TORONTO — Premier Kathleen Wynne says she’s open to adding a line on hydro bills so Ontario consumers see a breakdown of the so-called global adjustment charge, which accounts for up to 70 per cent of electricity rates.
The Ontario Energy Board rejected a request from the auditor general to have a separate line item on bills for the global adjustment, a charge levied to cover the gap between the guaranteed prices the Liberal government promised electricity generators in long-term contracts and actual market rates.
Auditor general Bonnie Lysyk estimated the global adjustment cost $50 billion between 2006 and 2015, and recommended bills be changed to separately disclose both the electricity market price and the global adjustment.

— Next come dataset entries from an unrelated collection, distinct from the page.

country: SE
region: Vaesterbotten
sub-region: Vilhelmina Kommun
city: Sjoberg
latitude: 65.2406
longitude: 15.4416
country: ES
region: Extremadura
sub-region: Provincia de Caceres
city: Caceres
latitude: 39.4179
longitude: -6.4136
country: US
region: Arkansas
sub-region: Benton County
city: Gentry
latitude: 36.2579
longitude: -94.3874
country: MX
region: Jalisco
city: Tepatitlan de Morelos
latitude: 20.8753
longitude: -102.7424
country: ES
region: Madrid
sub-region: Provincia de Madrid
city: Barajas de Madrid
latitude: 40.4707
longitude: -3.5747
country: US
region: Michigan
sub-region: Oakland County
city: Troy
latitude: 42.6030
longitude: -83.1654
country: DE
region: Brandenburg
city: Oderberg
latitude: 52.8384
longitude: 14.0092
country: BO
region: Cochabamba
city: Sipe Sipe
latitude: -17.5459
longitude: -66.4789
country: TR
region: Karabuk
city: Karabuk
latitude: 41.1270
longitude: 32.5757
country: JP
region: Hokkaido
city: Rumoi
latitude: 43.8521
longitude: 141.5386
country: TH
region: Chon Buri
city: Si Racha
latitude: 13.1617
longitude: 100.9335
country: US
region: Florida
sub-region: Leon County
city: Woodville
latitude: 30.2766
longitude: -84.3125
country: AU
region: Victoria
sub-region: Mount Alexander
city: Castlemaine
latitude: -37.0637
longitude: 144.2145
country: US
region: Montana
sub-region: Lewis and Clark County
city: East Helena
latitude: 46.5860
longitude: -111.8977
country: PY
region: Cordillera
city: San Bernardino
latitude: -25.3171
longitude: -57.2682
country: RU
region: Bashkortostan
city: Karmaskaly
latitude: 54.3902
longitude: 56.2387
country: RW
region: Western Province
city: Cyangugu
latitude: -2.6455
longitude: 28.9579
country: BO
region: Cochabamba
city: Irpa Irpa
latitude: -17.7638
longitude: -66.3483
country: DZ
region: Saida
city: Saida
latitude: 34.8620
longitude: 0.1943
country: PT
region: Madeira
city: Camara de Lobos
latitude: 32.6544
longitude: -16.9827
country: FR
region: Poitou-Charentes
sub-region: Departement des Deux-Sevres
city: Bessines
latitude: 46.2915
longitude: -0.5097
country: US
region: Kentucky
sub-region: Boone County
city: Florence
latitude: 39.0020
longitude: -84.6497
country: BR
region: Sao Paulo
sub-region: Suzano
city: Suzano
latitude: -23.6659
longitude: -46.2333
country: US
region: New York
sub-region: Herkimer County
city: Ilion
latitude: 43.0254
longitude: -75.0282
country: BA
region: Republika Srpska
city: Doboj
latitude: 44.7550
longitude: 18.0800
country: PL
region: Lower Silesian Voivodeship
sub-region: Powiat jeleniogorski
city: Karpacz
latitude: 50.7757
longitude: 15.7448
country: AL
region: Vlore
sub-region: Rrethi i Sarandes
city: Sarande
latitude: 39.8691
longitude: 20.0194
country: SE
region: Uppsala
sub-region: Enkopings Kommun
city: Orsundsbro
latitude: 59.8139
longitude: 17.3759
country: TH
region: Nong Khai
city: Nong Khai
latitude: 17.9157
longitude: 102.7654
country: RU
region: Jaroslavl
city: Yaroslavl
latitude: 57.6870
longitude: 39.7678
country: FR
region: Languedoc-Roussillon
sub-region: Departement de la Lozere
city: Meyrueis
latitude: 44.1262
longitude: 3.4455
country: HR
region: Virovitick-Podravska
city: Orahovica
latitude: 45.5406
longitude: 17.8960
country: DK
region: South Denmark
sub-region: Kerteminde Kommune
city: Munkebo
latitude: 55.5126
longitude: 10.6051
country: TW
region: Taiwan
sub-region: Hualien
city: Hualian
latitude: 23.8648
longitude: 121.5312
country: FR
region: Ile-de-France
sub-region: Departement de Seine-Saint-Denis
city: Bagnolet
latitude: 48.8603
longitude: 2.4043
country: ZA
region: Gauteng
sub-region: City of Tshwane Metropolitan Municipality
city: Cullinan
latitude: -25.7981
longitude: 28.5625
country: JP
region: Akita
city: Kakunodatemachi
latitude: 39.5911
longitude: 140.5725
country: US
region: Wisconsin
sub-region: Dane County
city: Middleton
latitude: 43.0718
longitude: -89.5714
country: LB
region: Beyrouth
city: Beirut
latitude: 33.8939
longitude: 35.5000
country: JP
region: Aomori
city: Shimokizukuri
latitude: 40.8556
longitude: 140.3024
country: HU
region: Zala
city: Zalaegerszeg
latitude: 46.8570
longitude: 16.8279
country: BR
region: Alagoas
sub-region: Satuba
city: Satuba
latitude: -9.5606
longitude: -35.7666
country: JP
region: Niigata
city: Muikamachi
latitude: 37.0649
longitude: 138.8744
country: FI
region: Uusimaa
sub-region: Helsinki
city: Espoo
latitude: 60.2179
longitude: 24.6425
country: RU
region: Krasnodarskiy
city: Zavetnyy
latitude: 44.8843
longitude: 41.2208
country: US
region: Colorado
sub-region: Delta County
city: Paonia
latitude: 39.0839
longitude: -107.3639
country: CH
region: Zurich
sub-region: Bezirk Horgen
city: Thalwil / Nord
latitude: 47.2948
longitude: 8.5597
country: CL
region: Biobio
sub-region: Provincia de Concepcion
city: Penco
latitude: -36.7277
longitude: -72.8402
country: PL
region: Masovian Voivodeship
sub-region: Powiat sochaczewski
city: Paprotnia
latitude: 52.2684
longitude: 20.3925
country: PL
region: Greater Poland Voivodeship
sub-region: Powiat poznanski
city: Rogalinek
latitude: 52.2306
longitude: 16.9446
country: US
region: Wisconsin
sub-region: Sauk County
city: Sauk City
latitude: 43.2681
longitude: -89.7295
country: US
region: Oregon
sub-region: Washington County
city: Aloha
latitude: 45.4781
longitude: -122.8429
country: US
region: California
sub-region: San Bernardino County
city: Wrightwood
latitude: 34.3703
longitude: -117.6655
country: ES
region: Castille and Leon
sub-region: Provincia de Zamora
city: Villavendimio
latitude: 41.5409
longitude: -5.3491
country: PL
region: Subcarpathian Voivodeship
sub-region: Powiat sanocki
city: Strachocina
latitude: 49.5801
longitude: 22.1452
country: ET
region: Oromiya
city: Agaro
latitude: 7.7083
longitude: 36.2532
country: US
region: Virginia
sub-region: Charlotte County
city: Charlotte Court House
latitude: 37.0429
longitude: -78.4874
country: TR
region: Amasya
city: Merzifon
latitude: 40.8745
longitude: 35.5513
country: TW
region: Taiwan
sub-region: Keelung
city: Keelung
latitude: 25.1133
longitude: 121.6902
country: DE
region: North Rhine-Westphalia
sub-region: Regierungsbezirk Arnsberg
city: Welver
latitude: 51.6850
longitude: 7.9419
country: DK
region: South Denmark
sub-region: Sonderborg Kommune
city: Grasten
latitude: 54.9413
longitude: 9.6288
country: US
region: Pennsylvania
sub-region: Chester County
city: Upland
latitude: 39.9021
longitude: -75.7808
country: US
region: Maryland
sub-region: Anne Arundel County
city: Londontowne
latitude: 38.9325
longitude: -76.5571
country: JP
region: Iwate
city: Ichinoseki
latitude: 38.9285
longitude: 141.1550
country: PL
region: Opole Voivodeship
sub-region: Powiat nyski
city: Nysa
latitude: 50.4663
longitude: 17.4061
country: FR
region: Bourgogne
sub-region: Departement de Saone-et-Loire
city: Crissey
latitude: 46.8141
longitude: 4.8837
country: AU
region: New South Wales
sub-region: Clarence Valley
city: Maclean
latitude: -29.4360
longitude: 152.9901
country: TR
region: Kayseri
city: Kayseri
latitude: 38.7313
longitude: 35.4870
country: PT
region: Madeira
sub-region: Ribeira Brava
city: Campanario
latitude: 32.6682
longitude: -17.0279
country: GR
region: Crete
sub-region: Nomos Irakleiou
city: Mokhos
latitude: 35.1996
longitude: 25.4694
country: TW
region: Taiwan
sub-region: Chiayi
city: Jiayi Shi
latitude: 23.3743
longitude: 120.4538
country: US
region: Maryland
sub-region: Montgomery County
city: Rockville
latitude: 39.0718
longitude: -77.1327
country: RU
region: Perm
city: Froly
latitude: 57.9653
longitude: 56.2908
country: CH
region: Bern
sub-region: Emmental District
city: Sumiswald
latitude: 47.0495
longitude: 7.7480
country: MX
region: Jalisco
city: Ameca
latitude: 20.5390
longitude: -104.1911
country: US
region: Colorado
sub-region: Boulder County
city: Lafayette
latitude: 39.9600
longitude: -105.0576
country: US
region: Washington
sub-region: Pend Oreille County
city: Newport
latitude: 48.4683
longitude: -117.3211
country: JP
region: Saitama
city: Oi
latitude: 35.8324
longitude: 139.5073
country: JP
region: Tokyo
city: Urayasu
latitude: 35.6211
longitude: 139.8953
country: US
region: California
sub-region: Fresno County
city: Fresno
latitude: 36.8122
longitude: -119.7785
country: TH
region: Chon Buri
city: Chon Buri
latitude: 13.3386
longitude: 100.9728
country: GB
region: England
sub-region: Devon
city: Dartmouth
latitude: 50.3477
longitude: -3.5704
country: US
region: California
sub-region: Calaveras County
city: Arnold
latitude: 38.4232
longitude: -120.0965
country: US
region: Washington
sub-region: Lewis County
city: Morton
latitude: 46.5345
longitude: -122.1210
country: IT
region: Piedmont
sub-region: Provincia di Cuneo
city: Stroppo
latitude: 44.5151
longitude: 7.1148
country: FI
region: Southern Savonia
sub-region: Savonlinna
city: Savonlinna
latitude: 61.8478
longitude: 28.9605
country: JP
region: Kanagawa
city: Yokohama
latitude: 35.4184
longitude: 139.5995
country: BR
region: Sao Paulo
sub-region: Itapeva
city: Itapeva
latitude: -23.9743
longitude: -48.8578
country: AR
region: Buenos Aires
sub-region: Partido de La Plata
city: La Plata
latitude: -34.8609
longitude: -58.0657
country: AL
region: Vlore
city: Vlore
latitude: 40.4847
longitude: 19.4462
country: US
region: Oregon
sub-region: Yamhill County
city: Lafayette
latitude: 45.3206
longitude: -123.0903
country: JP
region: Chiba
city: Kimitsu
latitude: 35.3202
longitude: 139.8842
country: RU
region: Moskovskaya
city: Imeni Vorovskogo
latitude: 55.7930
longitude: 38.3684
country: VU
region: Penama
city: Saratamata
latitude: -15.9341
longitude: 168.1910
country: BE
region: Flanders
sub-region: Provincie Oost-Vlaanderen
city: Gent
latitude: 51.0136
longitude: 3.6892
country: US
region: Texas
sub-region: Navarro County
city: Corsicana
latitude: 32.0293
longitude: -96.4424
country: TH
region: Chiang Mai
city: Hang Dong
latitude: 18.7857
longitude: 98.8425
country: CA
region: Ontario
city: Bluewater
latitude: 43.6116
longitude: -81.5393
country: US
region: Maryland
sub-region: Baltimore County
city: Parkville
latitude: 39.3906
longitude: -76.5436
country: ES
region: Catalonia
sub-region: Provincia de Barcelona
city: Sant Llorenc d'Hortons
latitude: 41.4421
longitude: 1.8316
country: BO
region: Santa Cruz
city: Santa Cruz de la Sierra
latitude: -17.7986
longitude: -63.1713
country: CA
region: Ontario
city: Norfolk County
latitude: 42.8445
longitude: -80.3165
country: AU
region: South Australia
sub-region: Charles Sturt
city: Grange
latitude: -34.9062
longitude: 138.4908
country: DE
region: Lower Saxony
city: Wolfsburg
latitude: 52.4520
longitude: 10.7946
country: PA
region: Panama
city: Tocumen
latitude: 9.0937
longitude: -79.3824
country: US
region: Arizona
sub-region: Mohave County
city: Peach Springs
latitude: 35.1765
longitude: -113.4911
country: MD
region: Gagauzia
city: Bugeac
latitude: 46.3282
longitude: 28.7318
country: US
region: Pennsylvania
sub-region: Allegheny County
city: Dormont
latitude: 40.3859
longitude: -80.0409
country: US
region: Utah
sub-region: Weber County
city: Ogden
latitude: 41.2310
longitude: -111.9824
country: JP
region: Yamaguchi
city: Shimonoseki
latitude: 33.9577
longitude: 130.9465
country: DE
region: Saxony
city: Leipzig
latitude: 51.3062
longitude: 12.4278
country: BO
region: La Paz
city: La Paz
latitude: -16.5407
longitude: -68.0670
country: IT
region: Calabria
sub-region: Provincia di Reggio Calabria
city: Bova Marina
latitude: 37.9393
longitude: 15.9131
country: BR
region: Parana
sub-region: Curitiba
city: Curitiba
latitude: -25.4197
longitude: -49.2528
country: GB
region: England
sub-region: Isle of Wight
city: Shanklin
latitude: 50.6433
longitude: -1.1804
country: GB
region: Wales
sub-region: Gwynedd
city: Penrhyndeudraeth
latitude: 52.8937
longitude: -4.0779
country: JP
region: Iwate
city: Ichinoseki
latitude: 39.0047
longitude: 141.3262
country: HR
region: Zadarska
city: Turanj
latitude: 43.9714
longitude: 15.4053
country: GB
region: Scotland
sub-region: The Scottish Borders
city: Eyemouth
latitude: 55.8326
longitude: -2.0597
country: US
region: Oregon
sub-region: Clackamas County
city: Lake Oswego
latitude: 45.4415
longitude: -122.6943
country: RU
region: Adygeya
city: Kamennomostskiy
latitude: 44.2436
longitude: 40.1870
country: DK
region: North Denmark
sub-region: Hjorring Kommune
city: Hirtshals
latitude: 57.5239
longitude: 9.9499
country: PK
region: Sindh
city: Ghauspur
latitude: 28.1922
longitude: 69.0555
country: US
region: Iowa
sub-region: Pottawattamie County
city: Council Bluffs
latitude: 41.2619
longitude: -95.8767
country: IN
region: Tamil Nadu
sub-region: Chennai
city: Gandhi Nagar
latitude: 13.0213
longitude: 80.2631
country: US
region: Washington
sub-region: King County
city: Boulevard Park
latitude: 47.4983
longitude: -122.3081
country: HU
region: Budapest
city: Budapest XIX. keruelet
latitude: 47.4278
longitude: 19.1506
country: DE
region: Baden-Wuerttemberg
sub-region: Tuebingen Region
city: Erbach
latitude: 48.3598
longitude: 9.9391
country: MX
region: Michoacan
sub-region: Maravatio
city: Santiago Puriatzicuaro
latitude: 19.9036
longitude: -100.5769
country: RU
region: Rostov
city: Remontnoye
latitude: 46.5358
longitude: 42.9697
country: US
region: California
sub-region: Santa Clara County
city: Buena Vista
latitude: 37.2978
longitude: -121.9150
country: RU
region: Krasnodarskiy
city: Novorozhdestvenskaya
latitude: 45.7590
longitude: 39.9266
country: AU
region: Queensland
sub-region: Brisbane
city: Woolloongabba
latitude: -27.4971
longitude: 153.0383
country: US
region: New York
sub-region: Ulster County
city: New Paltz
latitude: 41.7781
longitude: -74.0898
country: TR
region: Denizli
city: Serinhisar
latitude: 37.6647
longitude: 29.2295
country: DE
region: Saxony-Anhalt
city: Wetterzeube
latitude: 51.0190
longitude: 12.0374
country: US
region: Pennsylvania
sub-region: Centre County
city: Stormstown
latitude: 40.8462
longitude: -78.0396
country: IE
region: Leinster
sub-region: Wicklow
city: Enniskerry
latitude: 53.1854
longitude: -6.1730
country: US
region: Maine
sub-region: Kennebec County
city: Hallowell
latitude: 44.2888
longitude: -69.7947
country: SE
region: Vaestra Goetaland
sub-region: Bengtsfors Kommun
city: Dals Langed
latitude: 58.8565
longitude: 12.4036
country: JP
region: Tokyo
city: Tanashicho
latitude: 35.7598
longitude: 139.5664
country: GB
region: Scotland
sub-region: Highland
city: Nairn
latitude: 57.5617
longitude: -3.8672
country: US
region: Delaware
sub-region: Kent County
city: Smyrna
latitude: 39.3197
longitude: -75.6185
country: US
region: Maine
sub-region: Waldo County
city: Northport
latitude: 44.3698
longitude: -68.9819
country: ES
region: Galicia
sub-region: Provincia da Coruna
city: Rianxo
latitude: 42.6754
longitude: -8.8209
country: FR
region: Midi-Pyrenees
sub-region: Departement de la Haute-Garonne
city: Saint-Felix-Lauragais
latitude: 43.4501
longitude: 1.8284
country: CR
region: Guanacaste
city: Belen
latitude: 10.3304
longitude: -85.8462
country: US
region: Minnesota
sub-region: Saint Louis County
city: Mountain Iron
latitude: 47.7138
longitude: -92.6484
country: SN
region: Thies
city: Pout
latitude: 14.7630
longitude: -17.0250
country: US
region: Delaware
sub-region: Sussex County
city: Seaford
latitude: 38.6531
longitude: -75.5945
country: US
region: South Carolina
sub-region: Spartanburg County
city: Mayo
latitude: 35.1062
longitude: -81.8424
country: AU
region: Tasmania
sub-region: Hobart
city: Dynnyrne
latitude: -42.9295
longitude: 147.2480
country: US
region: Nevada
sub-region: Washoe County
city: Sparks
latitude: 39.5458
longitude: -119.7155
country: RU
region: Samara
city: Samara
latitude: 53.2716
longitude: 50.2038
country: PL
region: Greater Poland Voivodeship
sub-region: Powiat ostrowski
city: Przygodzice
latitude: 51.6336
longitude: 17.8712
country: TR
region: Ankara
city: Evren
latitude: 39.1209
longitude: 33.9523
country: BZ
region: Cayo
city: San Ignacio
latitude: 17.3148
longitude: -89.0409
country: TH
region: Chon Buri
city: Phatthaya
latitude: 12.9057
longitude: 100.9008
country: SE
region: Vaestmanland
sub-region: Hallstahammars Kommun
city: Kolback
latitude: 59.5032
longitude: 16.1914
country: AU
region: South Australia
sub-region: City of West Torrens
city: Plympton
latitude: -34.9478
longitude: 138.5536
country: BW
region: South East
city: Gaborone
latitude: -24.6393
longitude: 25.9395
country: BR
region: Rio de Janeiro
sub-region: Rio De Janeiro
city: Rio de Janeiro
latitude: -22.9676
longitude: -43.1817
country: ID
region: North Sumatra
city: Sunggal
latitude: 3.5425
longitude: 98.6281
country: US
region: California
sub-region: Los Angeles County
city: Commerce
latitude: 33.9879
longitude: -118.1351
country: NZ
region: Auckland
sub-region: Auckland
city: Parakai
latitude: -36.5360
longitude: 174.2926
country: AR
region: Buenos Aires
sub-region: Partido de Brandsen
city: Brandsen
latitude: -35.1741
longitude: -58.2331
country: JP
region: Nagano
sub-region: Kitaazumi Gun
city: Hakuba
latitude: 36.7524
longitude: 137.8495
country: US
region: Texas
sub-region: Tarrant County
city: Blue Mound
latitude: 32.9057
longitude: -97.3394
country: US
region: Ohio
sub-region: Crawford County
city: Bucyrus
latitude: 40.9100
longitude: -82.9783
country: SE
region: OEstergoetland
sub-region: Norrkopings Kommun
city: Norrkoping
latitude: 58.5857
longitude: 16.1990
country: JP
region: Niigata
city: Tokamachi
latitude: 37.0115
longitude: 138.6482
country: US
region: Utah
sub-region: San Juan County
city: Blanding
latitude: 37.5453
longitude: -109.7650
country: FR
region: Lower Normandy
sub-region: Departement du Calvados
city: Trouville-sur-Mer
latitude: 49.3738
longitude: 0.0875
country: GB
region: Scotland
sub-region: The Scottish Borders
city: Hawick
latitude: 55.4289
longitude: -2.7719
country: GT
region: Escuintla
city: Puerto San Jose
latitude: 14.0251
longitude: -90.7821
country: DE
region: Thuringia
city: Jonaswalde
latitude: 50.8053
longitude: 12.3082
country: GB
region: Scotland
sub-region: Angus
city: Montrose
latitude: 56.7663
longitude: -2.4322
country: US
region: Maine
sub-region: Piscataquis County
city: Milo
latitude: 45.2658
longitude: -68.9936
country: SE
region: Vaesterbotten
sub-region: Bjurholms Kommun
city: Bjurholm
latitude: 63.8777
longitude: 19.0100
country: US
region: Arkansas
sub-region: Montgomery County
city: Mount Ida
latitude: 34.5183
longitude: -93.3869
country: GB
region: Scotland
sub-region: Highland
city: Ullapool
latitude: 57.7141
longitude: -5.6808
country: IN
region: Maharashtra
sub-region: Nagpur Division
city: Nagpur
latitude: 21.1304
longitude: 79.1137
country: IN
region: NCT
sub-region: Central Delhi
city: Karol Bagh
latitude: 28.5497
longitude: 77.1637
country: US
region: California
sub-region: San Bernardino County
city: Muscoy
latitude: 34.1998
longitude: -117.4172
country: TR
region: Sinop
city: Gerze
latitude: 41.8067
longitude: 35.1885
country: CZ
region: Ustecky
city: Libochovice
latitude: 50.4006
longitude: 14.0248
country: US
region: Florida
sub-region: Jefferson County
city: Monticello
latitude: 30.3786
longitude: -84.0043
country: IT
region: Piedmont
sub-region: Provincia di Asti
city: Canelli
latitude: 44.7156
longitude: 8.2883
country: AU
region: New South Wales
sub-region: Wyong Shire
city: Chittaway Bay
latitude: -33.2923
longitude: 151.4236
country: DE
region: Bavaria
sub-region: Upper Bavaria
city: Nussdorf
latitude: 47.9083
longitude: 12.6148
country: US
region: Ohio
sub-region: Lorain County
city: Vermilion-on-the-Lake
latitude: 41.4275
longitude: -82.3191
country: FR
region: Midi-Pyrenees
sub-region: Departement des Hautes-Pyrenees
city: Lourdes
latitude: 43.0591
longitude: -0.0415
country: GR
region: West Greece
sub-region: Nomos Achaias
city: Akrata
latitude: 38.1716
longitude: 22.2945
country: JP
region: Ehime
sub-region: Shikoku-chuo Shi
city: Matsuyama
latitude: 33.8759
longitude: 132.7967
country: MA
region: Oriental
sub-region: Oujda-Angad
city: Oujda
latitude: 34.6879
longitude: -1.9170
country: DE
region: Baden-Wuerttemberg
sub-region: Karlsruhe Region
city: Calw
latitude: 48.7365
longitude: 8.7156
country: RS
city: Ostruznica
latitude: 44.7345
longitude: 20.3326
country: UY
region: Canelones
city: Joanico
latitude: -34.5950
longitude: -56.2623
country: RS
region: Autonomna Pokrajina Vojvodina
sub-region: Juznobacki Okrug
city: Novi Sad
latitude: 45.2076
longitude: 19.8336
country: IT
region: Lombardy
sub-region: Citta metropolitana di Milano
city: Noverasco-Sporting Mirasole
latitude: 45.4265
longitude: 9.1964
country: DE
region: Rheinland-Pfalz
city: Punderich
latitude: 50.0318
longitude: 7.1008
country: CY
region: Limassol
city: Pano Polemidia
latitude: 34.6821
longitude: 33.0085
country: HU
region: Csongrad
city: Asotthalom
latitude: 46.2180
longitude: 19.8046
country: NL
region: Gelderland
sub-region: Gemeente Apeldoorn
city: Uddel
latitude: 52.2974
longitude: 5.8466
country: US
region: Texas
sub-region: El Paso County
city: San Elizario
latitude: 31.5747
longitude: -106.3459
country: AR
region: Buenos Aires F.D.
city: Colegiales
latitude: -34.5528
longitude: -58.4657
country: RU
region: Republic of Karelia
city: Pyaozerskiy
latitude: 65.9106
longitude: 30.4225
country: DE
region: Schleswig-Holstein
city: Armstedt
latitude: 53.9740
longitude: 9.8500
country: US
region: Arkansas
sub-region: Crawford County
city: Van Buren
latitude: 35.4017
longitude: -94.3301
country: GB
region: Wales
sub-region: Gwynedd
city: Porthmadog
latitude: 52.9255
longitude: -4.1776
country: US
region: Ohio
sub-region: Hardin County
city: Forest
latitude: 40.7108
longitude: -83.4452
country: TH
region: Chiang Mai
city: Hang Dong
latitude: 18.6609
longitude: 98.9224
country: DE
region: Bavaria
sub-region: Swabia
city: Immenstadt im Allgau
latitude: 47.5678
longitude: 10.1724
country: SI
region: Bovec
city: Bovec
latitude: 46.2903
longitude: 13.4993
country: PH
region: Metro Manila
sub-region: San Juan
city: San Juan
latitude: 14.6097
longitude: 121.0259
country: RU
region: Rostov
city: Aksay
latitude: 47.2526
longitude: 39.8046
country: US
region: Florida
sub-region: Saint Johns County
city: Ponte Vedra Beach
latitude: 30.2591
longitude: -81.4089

Energy Minister Glenn Thibeault had said the Liberals would not overrule the arm’s-length Energy Board, but Wynne said Monday that the government should reconsider its position.
“I think being as transparent on bills as possible is a really good objective, but my challenge is greater than that,” she said in a year-end interview with The Canadian Press. “It’s not just about breaking out the number on the bill, it’s actually figuring out how to reduce that number.”
It’s a pretty straight forward issue for New Democrat critic John Vanthof.
“Consumers are paying the global adjustment fee and should understand how much they’re paying by putting it on the front of their hydro bill,” said Vanthof. “A lot of people are unable to pay their bills, and they want to know why.”
The OEB also decided that consumers should not see a line item showing the cost of the Liberals’ cap-and-trade plan to fight climate change, which kicks in Jan. 1 and is expected to add about $5 a month to natural gas bills.
The government said it does not have the power to order the OEB to change natural gas bills, but it does have the power to tell the board to change electricity bills to break out the global adjustment charge.
“That’s why this one’s an important one to ask the question on, is there a way to make it more transparent,” Wynne said. “I agree that if we can be more transparent about where the costs are coming from, and if we can do that then maybe we can get a handle on how we get some of those costs down.”
Progressive Conservative energy critic John Yakabuski said Wynne can tell the OEB to show the global adjustment charge on hydro bills and the cap-and-trade costs on natural gas bills.
“It is our position she always had the power to do both,” he said. “I’ll believe it when I see it, but it’s something we’ve been calling on her to do for some time.”
Wynne said the Liberals spent billions of dollars upgrading and rebuilding Ontario’s electricity system, but admitted she made a “mistake” in not considering how hard soaring hydro rates were hitting consumers.
“There’s a cost associated with having clean air and not generating electricity with dirty coal and with jump-starting a renewables industry…but I didn’t pay close enough attention to the impact of that on people in their lives.”
The eight per cent provincial portion of the HST comes off hydro bills Jan. 1, but that’s less than the 10-per-cent discount provided by the clean energy benefit that the Liberals killed last January.
“There’s more we need to do,” Wynne said. “We’re looking around every corner and trying to find every opportunity to take costs off of people’s bills.”
With polls showing her personal popularity rating in the low teens, Wynne rejected suggestions she will resign to let someone else lead the Liberals in the 2018 election. The Liberals are delivering on their 2014 campaign promises to invest in public transit and infrastructure and grow the economy, she said.
“I’m not stepping aside,” Wynne said. “If we didn’t see job growth, if we didn’t see investment in the province, then that would give me pause, that would be a different thing, but what we’re doing is working.”